Non versa al Comune la tassa di soggiorno per 170 mila euro: denunciata

Redazione

Palermo - Palermo

Non versa al Comune la tassa di soggiorno per 170 mila euro: denunciata
Non ha versato la tassa di soggiorno al Comune per un importo complessivo di oltre 170.000 euro

25 Febbraio 2020 - 13:37

I finanzieri del Nucleo di polizia economico-finanziaria di Palermo, al termine di indagini coordinate dalla procura della Repubblica del capoluogo, hanno notificato a G.M.S. (cl. ‘79) originaria di Alia (PA), la misura cautelare dell’interdizione per un anno dall’esercizio di qualsiasi attività imprenditoriale, con conseguente impossibilità per l’indagata di ricoprire uffici direttivi delle imprese. L’ordinanza è stata emessa dal gip del tribunale di Palermo.

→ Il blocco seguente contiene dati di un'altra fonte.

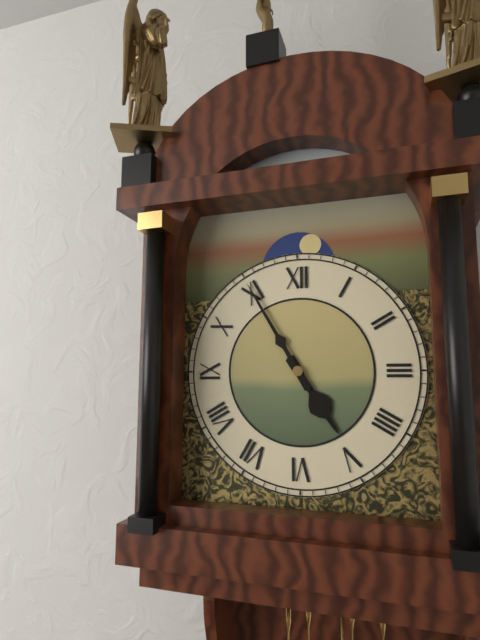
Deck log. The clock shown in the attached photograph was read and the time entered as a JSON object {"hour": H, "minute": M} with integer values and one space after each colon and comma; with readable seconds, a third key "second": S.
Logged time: {"hour": 4, "minute": 55}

A seguito degli approfondimenti eseguiti dagli specialisti delle fiamme gialle, l’indagata – amministratrice di tre importanti strutture ricettive a Palermo (due alberghi e un bed & breakfast) – è stata denunciata per peculato, per non aver versato al Comune l’imposta di soggiorno riscossa negli anni dal 2014 al 2018, per un importo complessivo di oltre 170.000 euro.

“L’albergatore che riscuote per conto del Comune tale tributo – spiegano dal Comando – introdotto a Palermo nel 2014 (che deve essere corrisposto da tutti coloro, non iscritti nell’anagrafe del Comune di Palermo che pernottano nelle strutture ricettive della città), riveste, infatti, la qualità di “agente contabile” e, quale “incaricato di pubblico servizio”, se non provvede nei modi e nei tempi previsti all’obbligo di versamento di quanto riscosso dai clienti per conto dell’Ente pubblico si rende appunto responsabile del grave delitto di peculato“.

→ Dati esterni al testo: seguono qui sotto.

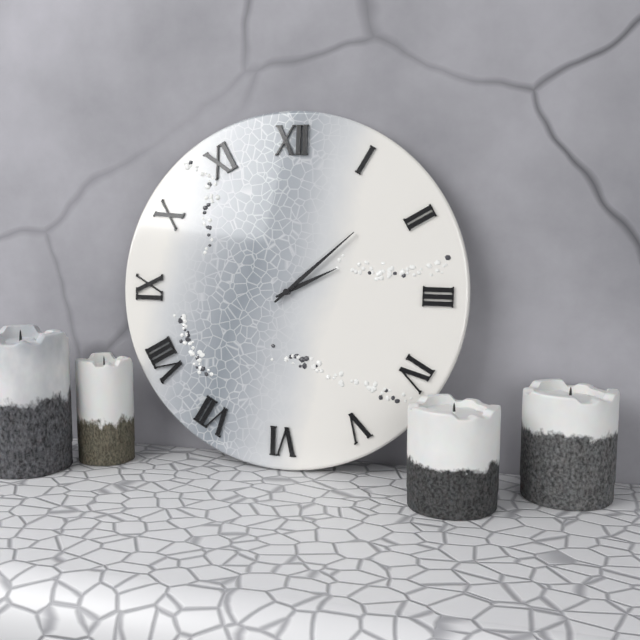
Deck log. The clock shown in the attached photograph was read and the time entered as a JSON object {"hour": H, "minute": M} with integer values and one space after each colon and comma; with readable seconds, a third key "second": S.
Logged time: {"hour": 2, "minute": 8}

Nel caso di specie, l’indagata solo a seguito delle attività ispettive poste in essere dai finanzieri nel corso del 2019 ha, poi, provveduto alla regolarizzazione del cospicuo debito con il Comune di Palermo, così evitando il sequestro preventivo del profitto del reato, nonché i connessi profili di responsabilità erariale che sarebbero stati valutati dalla Corte dei Conti. Sulla base delle prove, il giudice per le indagini preliminari, valutati “gravità dei fatti, la pluralità e la sistematicità dei medesimi, l’estensione di essi a livello di propria pratica di gruppo imprenditoriale”, ha ritenuto concreto il pericolo di reiterazione del peculato ipotizzato ed ha conseguentemente applicato la misura cautelare interdittiva del divieto di svolgere attività d’impresa.